For the first time, Skylar has a vision of her future self, able to take all the power she wants in the world, with the last fire dragon at her side.
“I hope that’s true.”
He might not hope it if he could hear her thoughts.
But still… “I don’t get you,” she says bluntly.
“The day Astrid arrived, you stopped me from helping a man. A Porter,” she explains when he just looks at her.
“The guards saw him using his power and I…” She shakes her head.
“Forget about it,” she mutters. “You probably don’t remember, just one man in among the chaos of that day, right? ”
“I remember. I didn’t know you were there. And I wasn’t trying to stop you helping him,” he continues before she can say anything.
“Then why did you land right there?”
He sighs, sounding tired. “Maybe, Skylar, if you stopped thinking of every single person in this castle as an enemy, you’d start noticing that not everyone agrees with what my father is doing. That maybe some of us have our own ways of standing up for what is right.”
She purses her lips. He and Mjolnir landed between her and the Porter that day. Between the Dreki and the Porter. And when they’d taken off again, the Porter was gone. Had, maybe, escaped. So is that what Zryan’s saying—that he was actually trying to help?
It’s not much—it’s a small act of rebellion when he should do so much more. But it’s something.
“Skylar,” Zryan begins, and something about the change in his tone makes her tense.
“About what you did, the night of the ball.” She narrows her eyes at him, daring him to go there, to lecture her, like the king did.
He holds up his hands. “I’m not going to have a go at you.
I would have done it, if I’d gotten there first.” A subtle edge of darkness creeps into his voice, and Skylar’s shoulders relax a little.
Darkness, she can understand. “But… how did you do whatever the fuck you did?

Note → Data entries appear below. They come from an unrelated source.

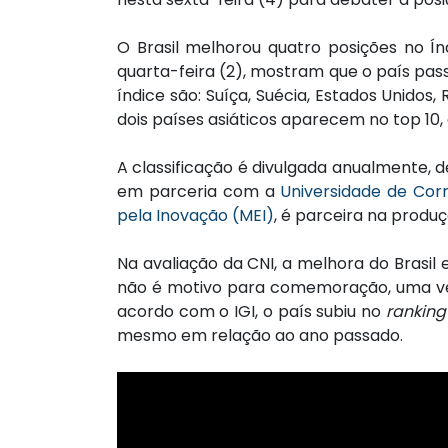
O Brasil melhorou quatro posições no Í
quarta-feira (2), mostram que o país pas
índice são: Suíça, Suécia, Estados Unidos,
dois países asiáticos aparecem no top 10,
A classificação é divulgada anualmente, 
em parceria com a
Universidade de Corn
pela Inovação (MEI)
, é parceira na produç
Na avaliação da CNI, a melhora do Bras
não é motivo para comemoração, uma vez
acordo com o IGI, o país subiu no
ranking
mesmo em relação ao ano passado.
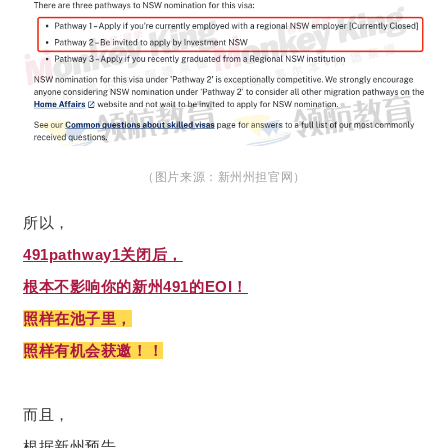
（图片来源：新州州担官网）
所以，
491pathway1关闭后，
根本不影响你的新州491的EOI！
照样在池子里，
照样有机会获邀！！
而且，
根据新州预告，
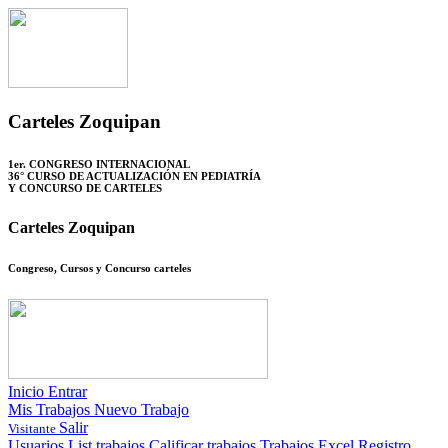
Carteles Zoquipan
1er. CONGRESO INTERNACIONAL
36° CURSO DE ACTUALIZACIÓN EN PEDIATRÍA
Y CONCURSO DE CARTELES
Carteles Zoquipan
Congreso, Cursos y Concurso carteles
Inicio
Entrar
Mis Trabajos
Nuevo Trabajo
Salir
Visitante
Usuarios
List trabajos
Calificar trabajos
Trabajos Excel
Registro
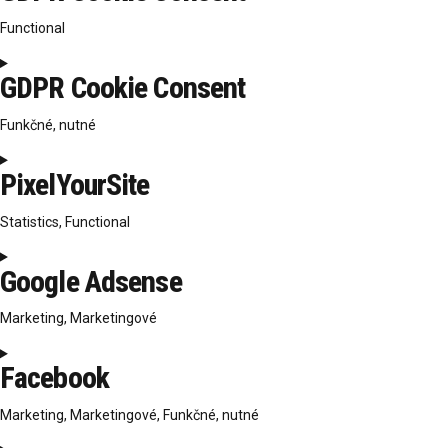
service
Functional
google-
analytics
Consent
GDPR Cookie Consent
to
service
Funkčné, nutné
gdpr-
cookie-
Consent
consent
PixelYourSite
to
service
Statistics, Functional
gdpr-
cookie-
Consent
consent
Google Adsense
to
service
Marketing, Marketingové
pixelyoursite
Consent
Facebook
to
service
Marketing, Marketingové, Funkčné, nutné
google-
adsense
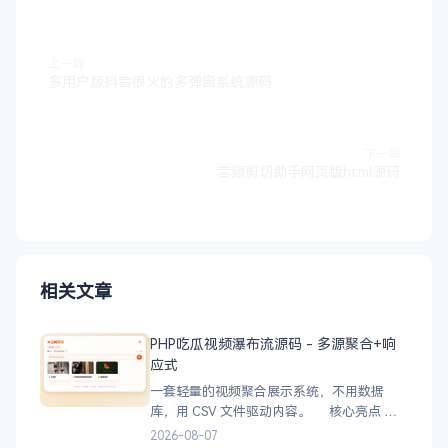
上一篇
多用户版抖音很火的多弹窗系统源码
下一篇
音频剪切助手网页版html源码
相关文章
PHP吃瓜视频瀑布流源码 - 多源聚合+响
应式
一套轻量的视频聚合展示系统，不用数据
库，用 CSV 文件驱动内容。 核心亮点
CSV 驱动：不用配数据库，编
2026-08-07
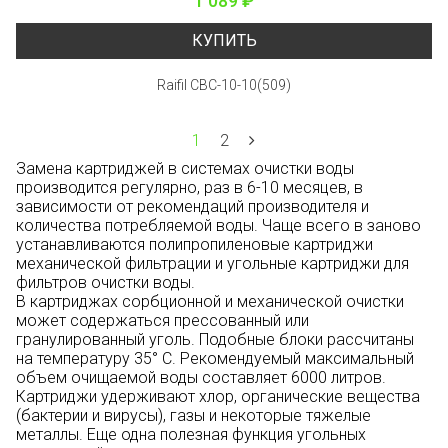
1 089 ₽
КУПИТЬ
Raifil CBC-10-10(509)
1
2
Замена картриджей в системах очистки воды
производится регулярно, раз в 6-10 месяцев, в
зависимости от рекомендаций производителя и
количества потребляемой воды. Чаще всего в заново
устанавливаются полипропиленовые картриджи
механической фильтрации и угольные картриджи для
фильтров очистки воды.
В картриджах сорбционной и механической очистки
может содержаться прессованный или
гранулированный уголь. Подобные блоки рассчитаны
на температуру 35° С. Рекомендуемый максимальный
объем очищаемой воды составляет 6000 литров.
Картриджи удерживают хлор, органические вещества
(бактерии и вирусы), газы и некоторые тяжелые
металлы. Еще одна полезная функция угольных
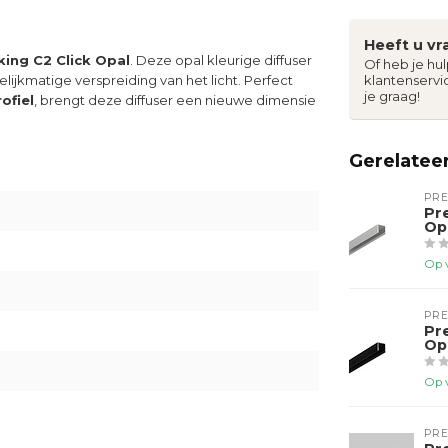
Heeft u vr
king C2 Click Opal
. Deze opal kleurige diffuser
Of heb je hu
elijkmatige verspreiding van het licht. Perfect
klantenservi
je graag!
ofiel
, brengt deze diffuser een nieuwe dimensie
Gerelatee
PR
Pr
Op
Op 
PR
Pr
Op
Op 
PR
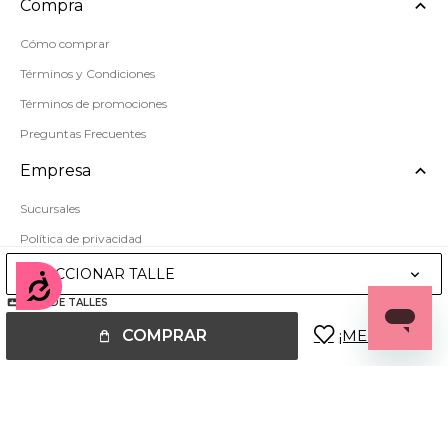
Compra
Cómo comprar
Términos y Condiciones
Términos de promociones
Preguntas Frecuentes
Empresa
Sucursales
Política de privacidad
Mapa del sitio
SELECCIONAR TALLE
Accesibilidad
GUÍA DE TALLES
COMPRAR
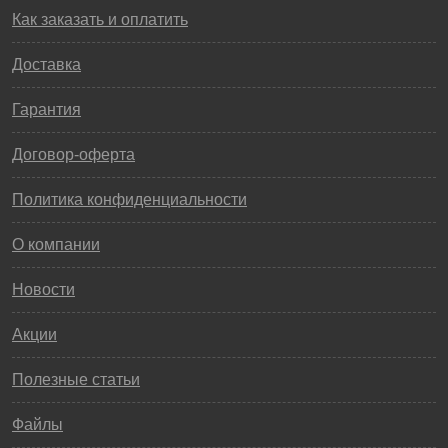
Как заказать и оплатить
Доставка
Гарантия
Договор-оферта
Политика конфиденциальности
О компании
Новости
Акции
Полезные статьи
Файлы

The way you killed him, I get that. But the other stuff, the way you moved, the way you…” He shakes his head, and she doesn’t know if it’s because it disgusts him or because he doesn’t know how to describe it.
“I don’t know how,” Skylar admits. “I’ve always been able to do stuff like that. Well,” she corrects, “not quite like that. But I guess it’s like I can… channel the power? I don’t always mean to, but the energy I pull in, it has to… go somewhere.”
He gives her a long look. “Ezra can’t do any of that.”
The executioner. She wonders if that’s another thing he would have done away with, had he become king. It surprises her a little that she wants to think that’s true.
“No,” she agrees. “But maybe Exhausters are all different. Not all Sensors or Illusionists work the same way, do they? It was a lot that night, though,” she admits. “It was… more.”
They are quiet for a while, Kaida’s impatient growls filling the silence. Then he murmurs into the dark, “Thank you for saving her.”
She was saving herself, too, technically, but neither of them say that—because it’s like he knows that she would have done it anyway. It doesn’t necessarily make sense, but as it turns out, she doesn’t want Astrid to die.
Neither of them say the rest, though perhaps the silence says it for them. Because soon Skylar won’t be able to save her. Soon, it will only be each other they need saving from.